Simple logic shows a report accusing mining and oil companies in Chile, Ivory Coast, Nigeria, SA and Zambia of smuggling cannot be true

Gavin Keeton

Gavin Keeton

Columnist

Picture: ISTOCK
Picture: ISTOCK

In June 2016, the UN Conference on Trade and Development (Unctad) published a report accusing mining and oil companies in Chile, Ivory Coast, Nigeria, SA and Zambia of smuggling huge amounts of capital abroad, allegedly to avoid local taxes and bypass exchange controls.

The report compared the value of each country’s mineral and oil exports against the reported value of the same commodity imports by their main trading partners.

The discrepancies were attributed to companies understating exports. This would allow them to declare reduced profits and taxes in the countries where they operate while earning full value overseas on what they actually produced.

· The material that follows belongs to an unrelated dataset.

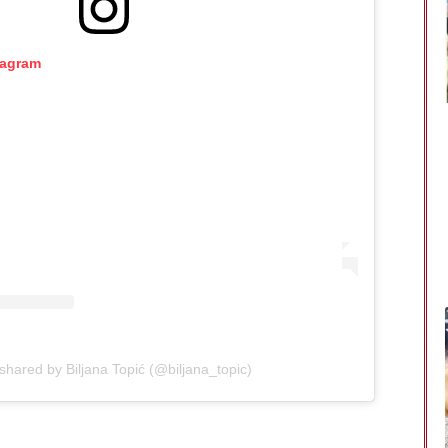
tagram
shared by Biljana Topić (@biljana_topic)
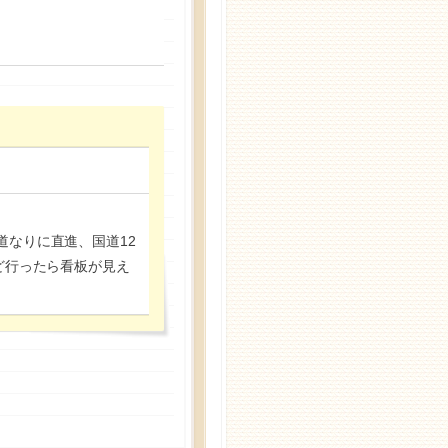
なりに直進、国道12
ど行ったら看板が見え
詳しくはこちら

In this way, mining and oil companies were said to have misappropriated as much as 67% of export revenue between 2000 and 2014. South African gold producers were accused of "smuggling" $78.2bn abroad. Silver, platinum and iron-ore producers were accused of underinvoicing by $24bn.

Yet simple logic shows this cannot be true. If gold producers hid 67% of revenue earned abroad as claimed, all this would be unreported (and untaxed) profit. Mines must therefore have paid workers, suppliers, taxes and dividends from just 33% of their actual revenue. Their "real" profit margins would have put them among the most profitable businesses in the world. Gold miners would be lining up to produce in SA, which is clearly not the case.

South African gold producers are all local companies. Even if they did disguise their exports, they would still have had the extra earnings in their annual financial statements.

Conscious of the enormous reputational damage being done to its members, the Chamber of Mines appointed consultancy Eunomix to probe Unctad’s claims, and fatal methodological flaws were found in the report.

Unctad had failed to realise that — in line with international reporting standards — South African trade statistics did not list gold exports by country of destination. They were reported collectively as "unclassified".

Alternative data from the Reserve Bank and Statistics SA show South African gold exports to be much higher than Unctad claimed, but still about $19.5bn less than recorded by importers.

Rather than evidence of underinvoicing, this is probably explained by the fact that Rand Refinery refines gold on behalf of other African countries. SA, correctly, does not record those sales as our exports as they originate elsewhere.

In the case of platinum, Eunomix shows that alternative export data reduce Unctad’s claimed underinvoicing to $15bn. Any discrepancy is likely to be for the same reason as for gold, since SA also refines Zimbabwe’s platinum.

The claimed underinvoicing of iron-ore exports exposed a further flaw in Unctad’s methodology. Unctad revealed large underinvoicing from 2000 to 2010 and overinvoicing from 2011 to 2014. It is nonsensical to think iron-ore producers would illegally understate exports in the earlier period and overstate them (and pay more tax) in the latter. Eunomix notes that because iron ore is a heavy, low-value product, transport costs are sometimes as much as 50% of sales value. This means the reported value of imports in the country of destination (which includes transport costs) will be far higher than the stated South African export value.

Measures of trade flows are also affected by the "Rotterdam effect". Ports such as Rotterdam are channels for trade destined for other countries. Ore used in Austria may be shipped first to the Netherlands. Austria may record imports from SA but South African exports are recorded as going to the Netherlands.

The final destinations of many metals passing through the warehouses of the London Metals Exchange are unknown at the time of sale. Indeed, metal may be bought and sold several times before final use. Comparing exports by reported destination and imports by origin is, therefore, impossible.

• Keeton is with the economics department at Rhodes University and was a consultant to Eunomix in the drafting of its reports.